*** Selected extract ***

The New Farm Cook

The New Farm Cook

by Leslie Cole

reprinted with permission from The Oregonian
Tuesday, October 18, 2005 Edition: Sunrise, Section: FoodDay, Page FD01

Used to be that farm cooking meant an eggs-and-bacon breakfast cooked by the wife before dawn, followed up with a meat-and-potatoes lunch and a hefty slice of pie. The archetypal farm wife was an accomplished cook who did simple, stick-to-your-ribs home cooking, fuel for the men who toiled 15-hour days in the fields.

Today, everyone cooks and eats differently from a generation ago, including farmers.

Wife, husband or both often work jobs off the farm to make ends meet, so time is precious. And the farm cook could be wife, husband, both or neither.

Even palates have changed, with farmers who sell to food-savvy urbanites becoming ever more sophisticated about what they eat. And today’s small farmer is just as likely to be an urban escapee as someone born with soil in his blood.

So we went back to the farm to take a peek in the kitchen.

Here’s how a handful of Oregon farmers cook and eat today.

The New Farm Cook
Gathering Together Farm, photo by Kristi Gilman-Miller

John Eveland

PHILOMATH — John Eveland is in a hurry. It’s 11:15 in the kitchen at Gathering Together Farm, he’s expecting 30 hungry guests for lunch and he can’t find the olive oil to roast his beloved cipollini onions. “Grease! Grease! Where’s the olive oil?” he mutters to no one in particular, rifling through a pile under the prep sink.

It’s Monday, and that means Eveland, a tall man in shorts and baseball cap, is in the farm’s commercial kitchen, cooking the midday meal for his crew. He’s rushing to beat a 1 o’clock deadline, when the men and women who keep his 50-acre organic farm humming through the height of harvest season will stop picking salad greens long enough to fill their bellies in a shady spot behind the packing shed.

*** End of Selected extract ***

Study questions:
1. According to the farm cook article, how many acres is John Eveland's organic farm?
2. Quote the farm cook article word for word, starting with "Wife, husband or" and going on through "in the kitchen.".
The rows that come next are separate material with no connection to the farm cook article.

*** Entries provided ***

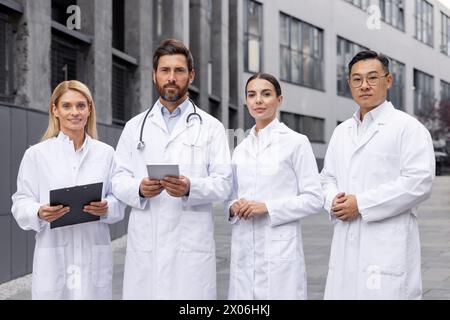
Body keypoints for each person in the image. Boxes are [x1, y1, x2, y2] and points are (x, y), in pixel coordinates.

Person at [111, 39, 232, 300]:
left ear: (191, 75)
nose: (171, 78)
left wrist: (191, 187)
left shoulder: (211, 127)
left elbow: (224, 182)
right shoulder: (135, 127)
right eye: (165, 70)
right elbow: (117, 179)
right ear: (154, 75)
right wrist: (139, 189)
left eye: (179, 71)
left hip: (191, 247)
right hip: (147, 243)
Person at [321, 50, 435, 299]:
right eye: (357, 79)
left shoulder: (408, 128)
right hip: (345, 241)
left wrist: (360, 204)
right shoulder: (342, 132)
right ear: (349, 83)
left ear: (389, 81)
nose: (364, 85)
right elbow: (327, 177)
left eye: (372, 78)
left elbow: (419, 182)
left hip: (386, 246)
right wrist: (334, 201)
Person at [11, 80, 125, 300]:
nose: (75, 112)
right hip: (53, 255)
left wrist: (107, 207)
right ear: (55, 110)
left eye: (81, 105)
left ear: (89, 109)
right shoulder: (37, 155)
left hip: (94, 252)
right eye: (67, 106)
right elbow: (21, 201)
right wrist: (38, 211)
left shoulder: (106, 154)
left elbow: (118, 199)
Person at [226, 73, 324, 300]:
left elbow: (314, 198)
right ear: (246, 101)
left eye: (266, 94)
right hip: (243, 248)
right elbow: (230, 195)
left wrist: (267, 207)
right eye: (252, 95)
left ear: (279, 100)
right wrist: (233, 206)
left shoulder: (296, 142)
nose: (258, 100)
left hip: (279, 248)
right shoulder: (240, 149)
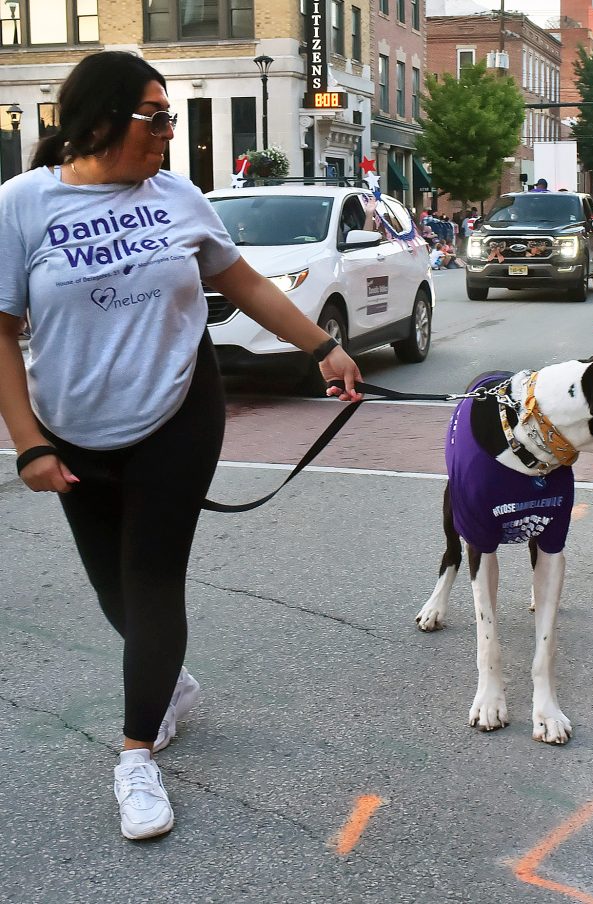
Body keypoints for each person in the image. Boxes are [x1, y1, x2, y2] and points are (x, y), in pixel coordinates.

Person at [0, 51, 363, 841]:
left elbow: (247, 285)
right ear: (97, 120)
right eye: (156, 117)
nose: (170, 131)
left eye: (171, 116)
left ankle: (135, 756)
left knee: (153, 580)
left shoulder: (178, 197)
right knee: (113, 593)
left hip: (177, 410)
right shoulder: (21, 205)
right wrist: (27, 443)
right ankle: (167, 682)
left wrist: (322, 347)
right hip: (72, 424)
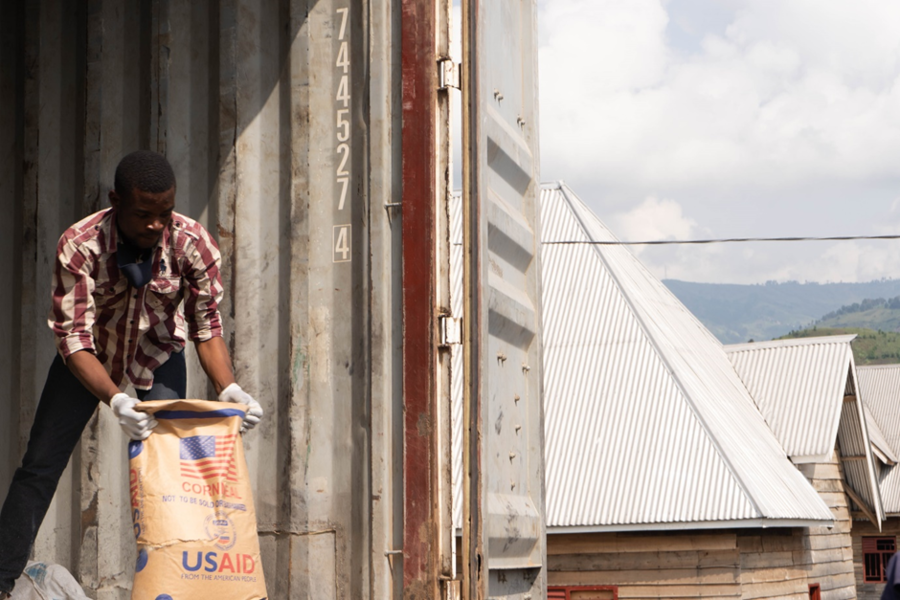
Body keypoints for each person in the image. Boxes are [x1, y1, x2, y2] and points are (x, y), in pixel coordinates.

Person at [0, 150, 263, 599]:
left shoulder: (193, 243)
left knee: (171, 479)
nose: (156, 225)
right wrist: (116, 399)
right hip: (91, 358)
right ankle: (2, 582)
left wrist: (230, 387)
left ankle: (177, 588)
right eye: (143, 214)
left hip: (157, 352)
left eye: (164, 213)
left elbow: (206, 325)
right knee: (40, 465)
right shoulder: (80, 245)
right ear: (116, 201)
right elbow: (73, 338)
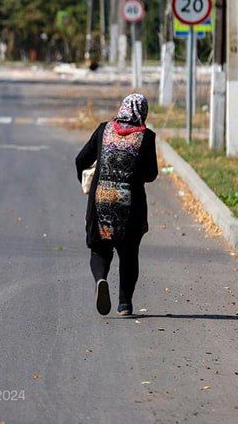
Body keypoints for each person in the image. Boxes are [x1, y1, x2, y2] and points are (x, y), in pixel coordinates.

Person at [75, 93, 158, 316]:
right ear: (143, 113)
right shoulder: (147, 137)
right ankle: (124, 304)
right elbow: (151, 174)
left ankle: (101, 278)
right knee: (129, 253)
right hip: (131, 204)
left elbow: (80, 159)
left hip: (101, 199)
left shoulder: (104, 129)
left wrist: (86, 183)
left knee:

*** End of Entries provided ***

Answers in order:
1. 50 acres

2.
Wife, husband or both often work jobs off the farm to make ends meet, so time is precious. And the farm cook could be wife, husband, both or neither.

Even palates have changed, with farmers who sell to food-savvy urbanites becoming ever more sophisticated about what they eat. And today’s small farmer is just as likely to be an urban escapee as someone born with soil in his blood.

So we went back to the farm to take a peek in the kitchen.